Plus another problem is simply the target audience. Computer users (yours truly included) tend to be an exclusive lot - lots of know-it-alls. I had a friend who was a complete Microsoft Whore, and he thought everyone on TechTV was nuts for "jumbling the facts" regarding Microsoft and being too pro-Linux. Go to a Slashdot thread and you'll see people who believe quite the opposite - the channel is too MS-centric. There's just no pleasing the end users. I find myself watching the Call for Help show thinking the person who mans the helm is a moron with no idea what he's talking about. That's the other problem - nerds tend to quibble on even the smallest of details.

And now the big problem TechTV has is that of programming, or lack thereof. The Tech Live stunt was a good way to cover the fact that they didn't have too much of it. They tend to run the same shows multiple times a day (which lots of networks do) but they simply don't have enough of them and with the tech boom winding down it's going to be harder to fill hours with shows about idiot web pages and yet another has-been music artist turning to MP3 (Willie Nelson). The hell of it is that when they want to, TechTV can make some of the best shows on TV. The show Big Thinkers is on par with most brainy PBS affairs, Extended Play is something I watch religiously, and John Dvorak's Silicon Spin was great (thought it looks like it's been cancelled now).

But what to do with all that excess time? Well lately on Friday nights TechTV has been trying different things. They air an occasional tech-related movie. They re-run a Nova special. This weekend, however, they're starting a 14-episode rerun of the old show Max Headroom. Max Headroom was of course the pseudo-CGI characyer that, along with Cocaine, Regan and Nintendo, epitomized the 1980's. Few people who watched his Cinemax shows and his Coca-Cola commercials realized that it was originally a British television show. Produced in 1984, it took place in the not-too-distant future (thought the "20 minutes into the future" line was obviously a bit pessimistic) where television channels were small governments, off-switches on television sets were illegal, and ratings were literally to kill for. When a network reporter got too close to the truth of an internal conspiracy to cover up Blipverts, 30 second commercials crammed into one second with the unfortunate side-effect of causing viewers to occasionally explode, the resultant chase causes him to suffer a concussion. With him in their clutches, the network gets an internal hacker to probe into his mind and re-create what it knows in a computer simulation - but the simulation (Max Headroom himself) gets loose and the rest is history.

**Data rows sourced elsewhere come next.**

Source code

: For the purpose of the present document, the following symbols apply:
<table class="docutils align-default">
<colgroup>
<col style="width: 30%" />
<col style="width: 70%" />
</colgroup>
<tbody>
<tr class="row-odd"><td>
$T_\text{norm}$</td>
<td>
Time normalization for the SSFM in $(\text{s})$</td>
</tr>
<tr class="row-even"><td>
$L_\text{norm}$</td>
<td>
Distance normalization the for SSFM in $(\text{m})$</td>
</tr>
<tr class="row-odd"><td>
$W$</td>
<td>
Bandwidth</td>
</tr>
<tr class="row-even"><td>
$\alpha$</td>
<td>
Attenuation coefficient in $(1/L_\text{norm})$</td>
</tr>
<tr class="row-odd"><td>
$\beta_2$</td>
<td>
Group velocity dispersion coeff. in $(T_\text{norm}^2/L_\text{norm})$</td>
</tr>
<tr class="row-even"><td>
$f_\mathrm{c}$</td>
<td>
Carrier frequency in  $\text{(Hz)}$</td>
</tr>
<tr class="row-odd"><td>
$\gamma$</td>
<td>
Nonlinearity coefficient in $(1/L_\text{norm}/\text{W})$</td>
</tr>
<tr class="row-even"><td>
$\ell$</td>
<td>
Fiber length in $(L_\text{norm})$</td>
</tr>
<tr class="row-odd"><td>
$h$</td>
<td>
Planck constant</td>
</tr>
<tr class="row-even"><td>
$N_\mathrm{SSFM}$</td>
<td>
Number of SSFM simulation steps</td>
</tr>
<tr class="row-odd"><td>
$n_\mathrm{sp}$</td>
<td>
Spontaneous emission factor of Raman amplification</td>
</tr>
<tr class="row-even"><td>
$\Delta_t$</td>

ABC picked up the pilot and made 14 episodes, but cancelled the show and the 14th episode was never aired, prior to Bravo's resurrection of the show in the early 90's. Now it looks like TechTV is reviving the show, if for no other reason than to get some more viewers and fill some more time. I personally thought Max Headroom was great, disturbing and funny television, on the order of a less violent Robcop. I'll be taping (and possibly downloading) the episodes this time around, and doing my best not to remember the New Coke ads.